- [TASK DETAILS]: The output is the lines below from the one with "left knee: (396, 1075)" through the one with "right shoulder: (1116, 425)", both included, printed exactly and with no other line.

*** Opening of MATERIAL FOR THIS TASK ***

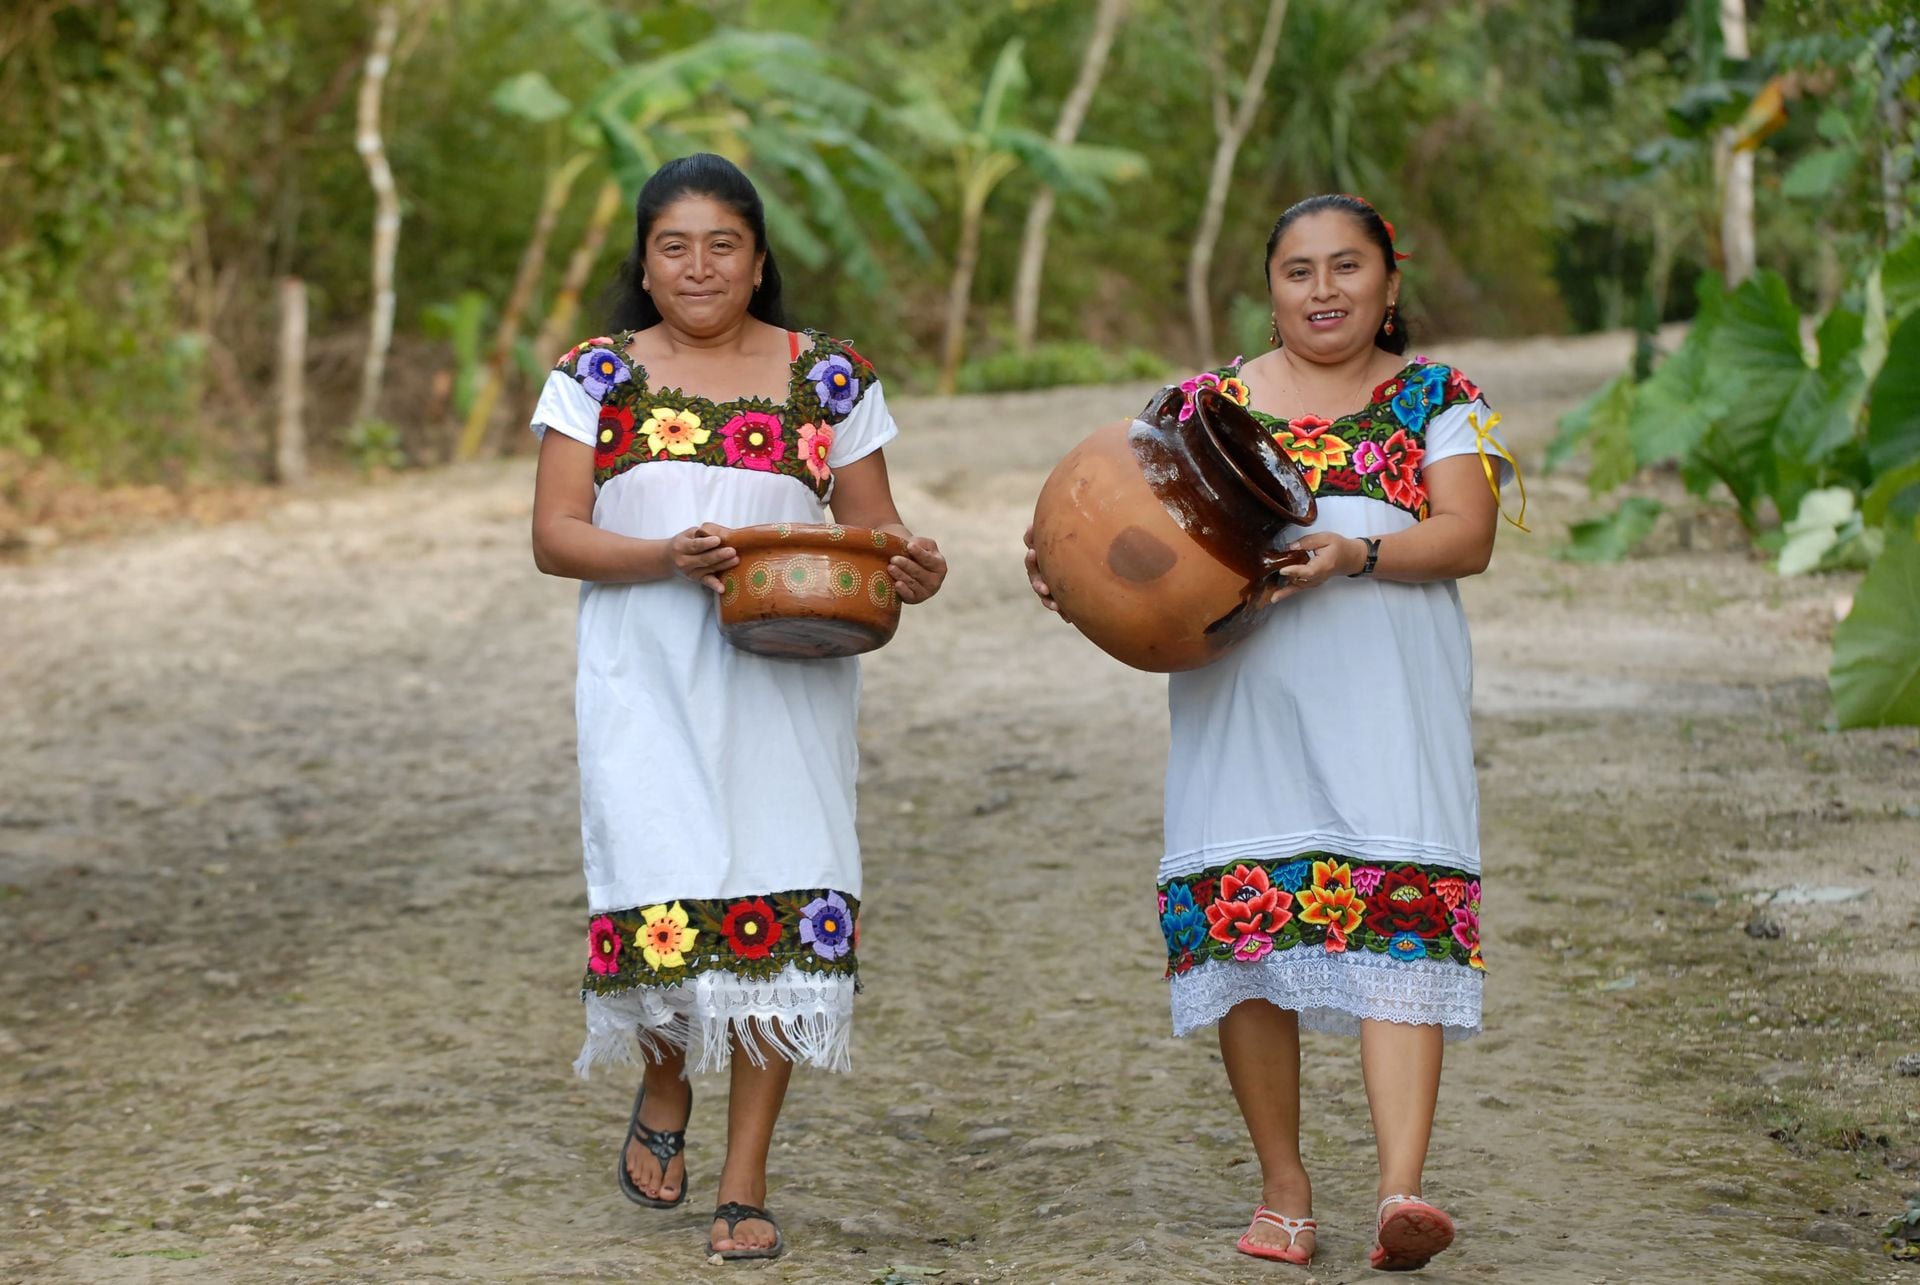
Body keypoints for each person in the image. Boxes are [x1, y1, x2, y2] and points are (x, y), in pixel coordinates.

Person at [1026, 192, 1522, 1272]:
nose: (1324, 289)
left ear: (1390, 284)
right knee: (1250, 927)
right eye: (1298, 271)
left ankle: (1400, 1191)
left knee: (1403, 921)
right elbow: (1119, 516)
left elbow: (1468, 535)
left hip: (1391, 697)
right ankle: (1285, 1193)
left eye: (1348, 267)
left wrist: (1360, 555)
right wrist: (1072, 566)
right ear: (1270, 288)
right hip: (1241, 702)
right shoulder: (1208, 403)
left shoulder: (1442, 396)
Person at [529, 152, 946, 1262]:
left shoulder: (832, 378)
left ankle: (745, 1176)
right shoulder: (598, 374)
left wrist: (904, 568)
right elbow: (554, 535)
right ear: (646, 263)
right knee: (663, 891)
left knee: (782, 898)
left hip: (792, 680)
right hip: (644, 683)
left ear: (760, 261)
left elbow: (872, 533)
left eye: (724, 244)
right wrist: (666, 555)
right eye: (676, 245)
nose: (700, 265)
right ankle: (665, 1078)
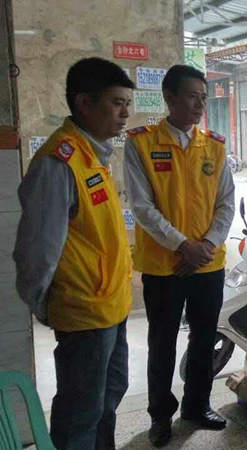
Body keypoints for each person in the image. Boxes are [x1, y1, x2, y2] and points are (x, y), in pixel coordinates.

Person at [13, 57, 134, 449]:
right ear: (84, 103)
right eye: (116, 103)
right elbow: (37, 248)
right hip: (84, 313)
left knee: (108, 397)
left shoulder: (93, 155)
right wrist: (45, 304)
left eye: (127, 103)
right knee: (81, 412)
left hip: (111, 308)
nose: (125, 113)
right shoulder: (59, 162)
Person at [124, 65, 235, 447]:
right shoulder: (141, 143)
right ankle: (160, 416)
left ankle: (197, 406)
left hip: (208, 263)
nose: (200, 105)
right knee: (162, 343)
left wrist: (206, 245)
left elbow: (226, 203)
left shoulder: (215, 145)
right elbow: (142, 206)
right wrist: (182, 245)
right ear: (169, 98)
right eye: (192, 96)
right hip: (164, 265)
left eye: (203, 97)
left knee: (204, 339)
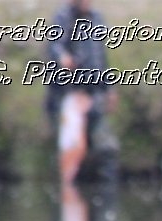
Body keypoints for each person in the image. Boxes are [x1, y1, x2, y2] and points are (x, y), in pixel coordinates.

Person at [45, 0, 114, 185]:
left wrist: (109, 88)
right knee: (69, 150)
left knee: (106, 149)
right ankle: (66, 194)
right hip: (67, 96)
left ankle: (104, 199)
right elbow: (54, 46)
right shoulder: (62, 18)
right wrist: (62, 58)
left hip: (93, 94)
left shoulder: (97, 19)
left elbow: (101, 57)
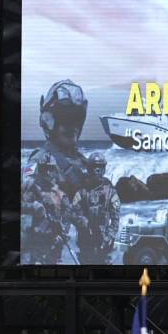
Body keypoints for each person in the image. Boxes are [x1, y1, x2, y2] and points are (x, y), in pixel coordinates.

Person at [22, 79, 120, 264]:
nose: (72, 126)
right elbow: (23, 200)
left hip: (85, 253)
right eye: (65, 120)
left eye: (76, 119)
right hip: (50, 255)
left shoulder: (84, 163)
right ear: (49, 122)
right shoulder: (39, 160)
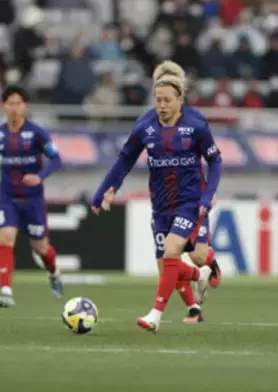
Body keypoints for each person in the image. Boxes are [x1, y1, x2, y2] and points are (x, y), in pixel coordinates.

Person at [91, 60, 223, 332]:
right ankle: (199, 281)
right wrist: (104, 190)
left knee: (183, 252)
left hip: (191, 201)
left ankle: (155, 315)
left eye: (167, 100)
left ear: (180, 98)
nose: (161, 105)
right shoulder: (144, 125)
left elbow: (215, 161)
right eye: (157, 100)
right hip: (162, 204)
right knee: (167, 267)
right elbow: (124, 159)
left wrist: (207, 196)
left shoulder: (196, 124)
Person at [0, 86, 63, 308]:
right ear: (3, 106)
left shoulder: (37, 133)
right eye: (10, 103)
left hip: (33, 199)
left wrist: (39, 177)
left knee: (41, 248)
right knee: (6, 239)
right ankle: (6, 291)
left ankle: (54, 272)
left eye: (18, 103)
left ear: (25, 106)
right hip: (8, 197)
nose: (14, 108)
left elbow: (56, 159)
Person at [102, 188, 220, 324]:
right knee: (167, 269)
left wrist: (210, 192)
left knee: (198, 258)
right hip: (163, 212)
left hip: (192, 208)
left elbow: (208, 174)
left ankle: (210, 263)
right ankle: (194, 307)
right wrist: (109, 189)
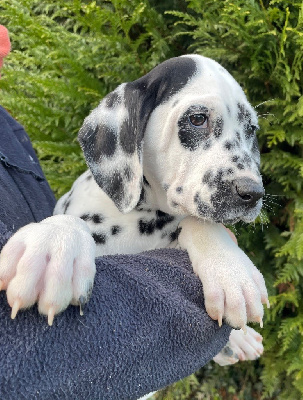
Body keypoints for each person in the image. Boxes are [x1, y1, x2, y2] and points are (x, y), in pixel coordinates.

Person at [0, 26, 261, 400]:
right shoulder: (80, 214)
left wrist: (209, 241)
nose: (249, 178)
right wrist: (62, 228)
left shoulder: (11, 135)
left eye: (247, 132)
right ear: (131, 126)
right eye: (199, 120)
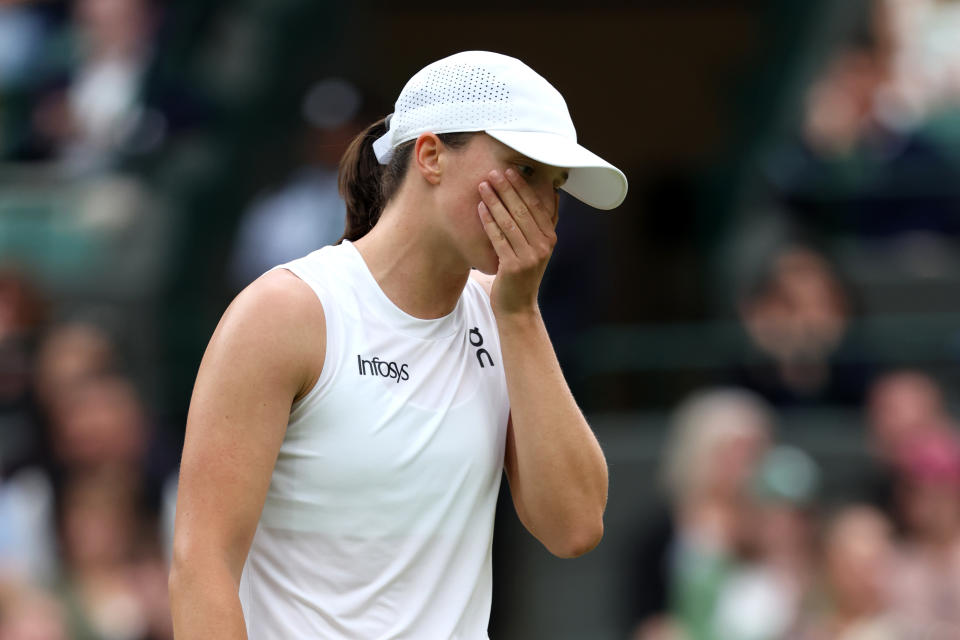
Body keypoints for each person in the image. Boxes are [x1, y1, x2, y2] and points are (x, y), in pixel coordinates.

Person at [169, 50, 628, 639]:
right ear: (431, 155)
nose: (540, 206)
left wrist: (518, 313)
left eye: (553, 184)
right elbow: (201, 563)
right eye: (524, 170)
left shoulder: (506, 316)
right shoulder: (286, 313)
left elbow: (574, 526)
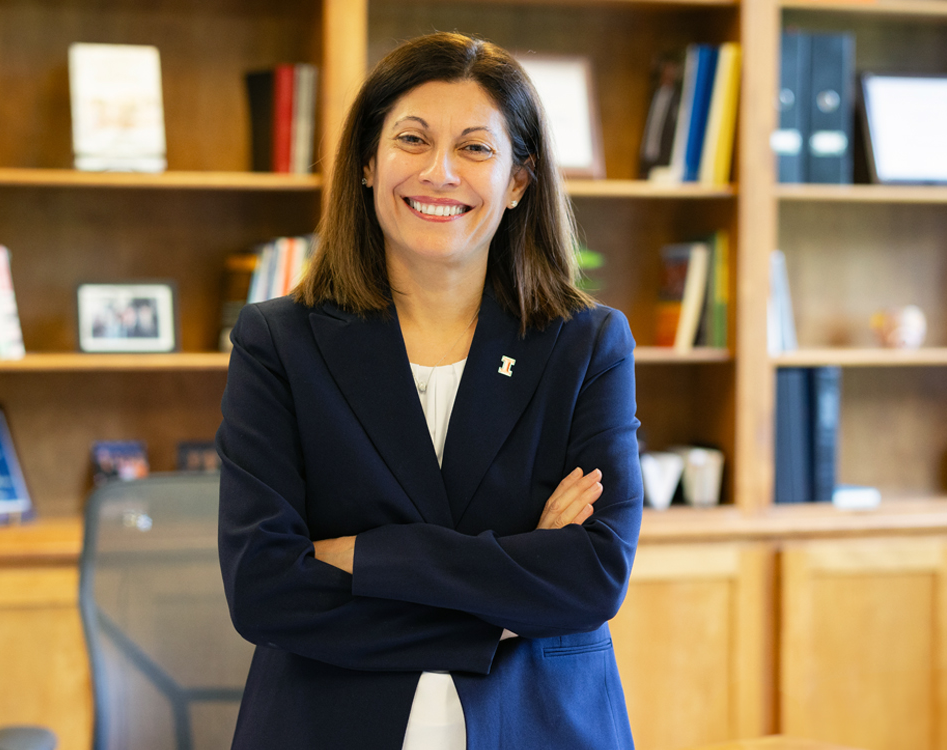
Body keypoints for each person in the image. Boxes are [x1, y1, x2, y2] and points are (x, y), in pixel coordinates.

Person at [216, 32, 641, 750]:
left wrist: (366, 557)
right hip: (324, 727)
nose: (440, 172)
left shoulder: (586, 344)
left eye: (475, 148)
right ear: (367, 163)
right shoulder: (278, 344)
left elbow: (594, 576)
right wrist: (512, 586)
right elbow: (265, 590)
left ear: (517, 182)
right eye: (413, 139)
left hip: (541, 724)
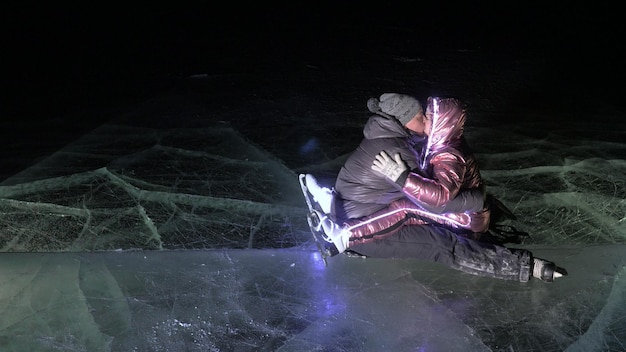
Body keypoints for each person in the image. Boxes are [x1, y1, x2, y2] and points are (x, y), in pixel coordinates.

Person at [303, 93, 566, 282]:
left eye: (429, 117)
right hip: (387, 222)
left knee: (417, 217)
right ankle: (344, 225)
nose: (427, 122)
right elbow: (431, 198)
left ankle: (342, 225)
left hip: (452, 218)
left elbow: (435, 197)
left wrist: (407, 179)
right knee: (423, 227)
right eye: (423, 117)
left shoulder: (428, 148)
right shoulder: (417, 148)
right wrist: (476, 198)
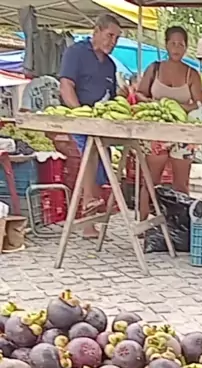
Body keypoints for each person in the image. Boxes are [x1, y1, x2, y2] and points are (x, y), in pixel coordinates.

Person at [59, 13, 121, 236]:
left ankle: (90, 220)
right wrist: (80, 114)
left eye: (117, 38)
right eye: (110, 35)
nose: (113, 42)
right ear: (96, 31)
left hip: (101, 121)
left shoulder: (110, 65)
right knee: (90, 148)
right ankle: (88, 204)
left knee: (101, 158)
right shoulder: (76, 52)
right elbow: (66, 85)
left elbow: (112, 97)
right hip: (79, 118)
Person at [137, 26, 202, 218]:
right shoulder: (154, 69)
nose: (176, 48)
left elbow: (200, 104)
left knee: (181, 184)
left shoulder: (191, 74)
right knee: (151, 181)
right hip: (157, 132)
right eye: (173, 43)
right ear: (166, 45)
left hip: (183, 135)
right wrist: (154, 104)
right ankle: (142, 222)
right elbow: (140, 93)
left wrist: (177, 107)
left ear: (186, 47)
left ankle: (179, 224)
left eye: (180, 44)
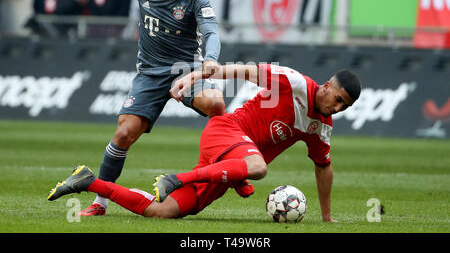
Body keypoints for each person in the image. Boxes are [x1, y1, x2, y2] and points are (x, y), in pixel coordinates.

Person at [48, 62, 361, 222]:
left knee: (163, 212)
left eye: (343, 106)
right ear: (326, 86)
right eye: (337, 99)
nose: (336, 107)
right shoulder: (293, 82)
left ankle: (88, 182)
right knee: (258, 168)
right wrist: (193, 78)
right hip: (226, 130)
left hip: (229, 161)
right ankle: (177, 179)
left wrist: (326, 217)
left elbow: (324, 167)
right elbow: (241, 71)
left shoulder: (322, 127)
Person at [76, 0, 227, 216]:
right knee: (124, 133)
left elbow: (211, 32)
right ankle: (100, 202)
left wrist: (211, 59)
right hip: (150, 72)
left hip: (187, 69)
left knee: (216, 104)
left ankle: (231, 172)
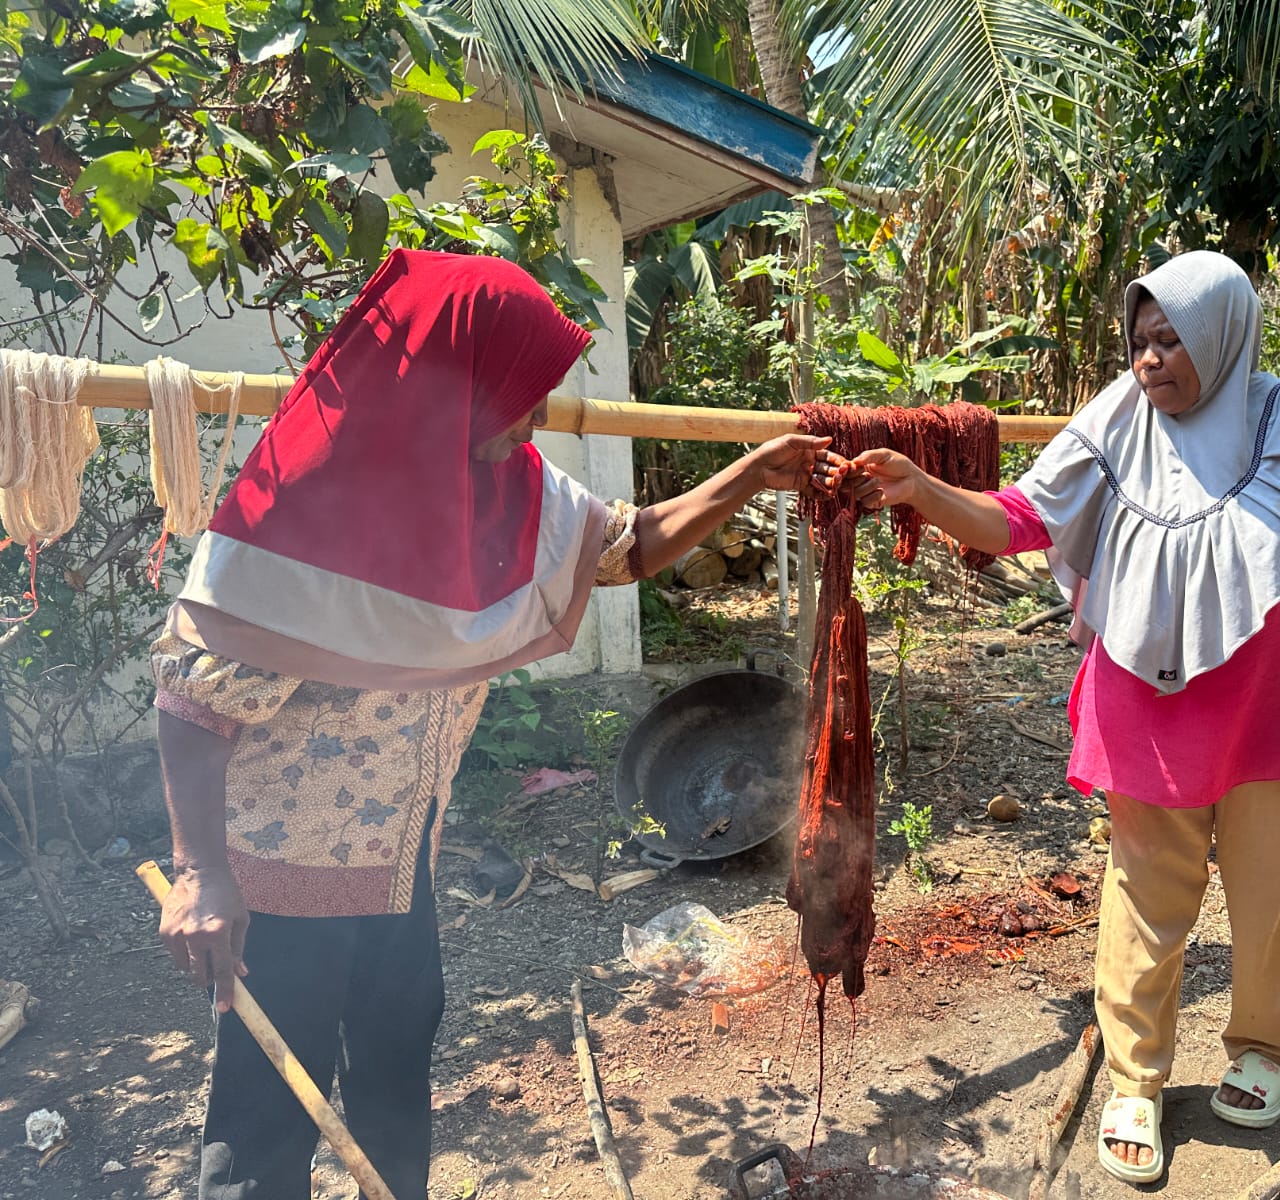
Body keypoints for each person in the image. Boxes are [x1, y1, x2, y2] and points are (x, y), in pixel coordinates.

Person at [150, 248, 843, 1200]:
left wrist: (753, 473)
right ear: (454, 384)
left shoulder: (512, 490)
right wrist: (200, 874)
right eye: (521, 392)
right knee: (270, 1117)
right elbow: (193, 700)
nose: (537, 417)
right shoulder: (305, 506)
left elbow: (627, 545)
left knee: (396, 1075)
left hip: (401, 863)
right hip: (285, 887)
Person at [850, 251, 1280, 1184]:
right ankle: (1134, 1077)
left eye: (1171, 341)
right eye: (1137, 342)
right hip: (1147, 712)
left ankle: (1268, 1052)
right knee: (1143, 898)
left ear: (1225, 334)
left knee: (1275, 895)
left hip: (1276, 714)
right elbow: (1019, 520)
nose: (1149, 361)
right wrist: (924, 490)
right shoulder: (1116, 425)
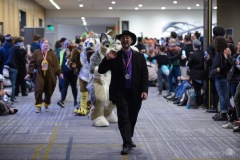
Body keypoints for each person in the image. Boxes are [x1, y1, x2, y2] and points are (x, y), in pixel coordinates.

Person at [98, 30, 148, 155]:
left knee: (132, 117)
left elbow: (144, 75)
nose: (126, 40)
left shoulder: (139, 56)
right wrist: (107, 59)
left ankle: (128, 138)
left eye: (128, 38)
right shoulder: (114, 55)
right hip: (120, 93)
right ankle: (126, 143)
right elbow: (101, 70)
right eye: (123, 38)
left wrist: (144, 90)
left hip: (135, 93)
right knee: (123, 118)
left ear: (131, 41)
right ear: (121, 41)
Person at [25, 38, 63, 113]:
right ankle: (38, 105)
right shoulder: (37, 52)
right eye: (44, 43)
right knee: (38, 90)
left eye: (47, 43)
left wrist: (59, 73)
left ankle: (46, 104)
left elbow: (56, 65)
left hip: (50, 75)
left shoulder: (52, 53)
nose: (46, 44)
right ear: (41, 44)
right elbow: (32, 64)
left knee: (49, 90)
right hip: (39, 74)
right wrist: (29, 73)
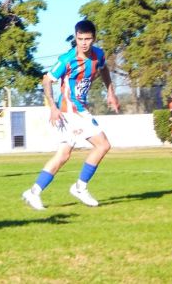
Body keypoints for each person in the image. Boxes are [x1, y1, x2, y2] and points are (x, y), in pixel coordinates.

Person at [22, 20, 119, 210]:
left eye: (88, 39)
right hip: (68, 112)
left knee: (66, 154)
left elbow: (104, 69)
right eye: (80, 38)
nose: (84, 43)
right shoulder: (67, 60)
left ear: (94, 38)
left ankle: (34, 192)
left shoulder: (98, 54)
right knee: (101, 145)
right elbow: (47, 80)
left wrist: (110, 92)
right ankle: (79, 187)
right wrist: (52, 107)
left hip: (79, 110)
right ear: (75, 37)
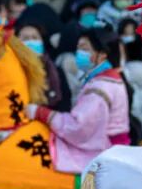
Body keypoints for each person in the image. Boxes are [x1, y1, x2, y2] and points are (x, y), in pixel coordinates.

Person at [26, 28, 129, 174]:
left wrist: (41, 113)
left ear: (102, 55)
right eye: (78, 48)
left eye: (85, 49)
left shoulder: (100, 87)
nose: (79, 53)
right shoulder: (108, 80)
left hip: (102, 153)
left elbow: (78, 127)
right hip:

*** Close of MATERIAL FOR THIS TASK ***

- [RESULT]:
left knee: (396, 1075)
left hip: (401, 863)
right hip: (285, 887)
Person at [850, 251, 1280, 1184]:
right ankle: (1134, 1077)
left eye: (1171, 341)
right eye: (1137, 342)
right hip: (1147, 712)
left ankle: (1268, 1052)
right knee: (1143, 898)
left ear: (1225, 334)
left knee: (1275, 895)
left hip: (1276, 714)
right elbow: (1019, 520)
nose: (1149, 361)
right wrist: (924, 490)
right shoulder: (1116, 425)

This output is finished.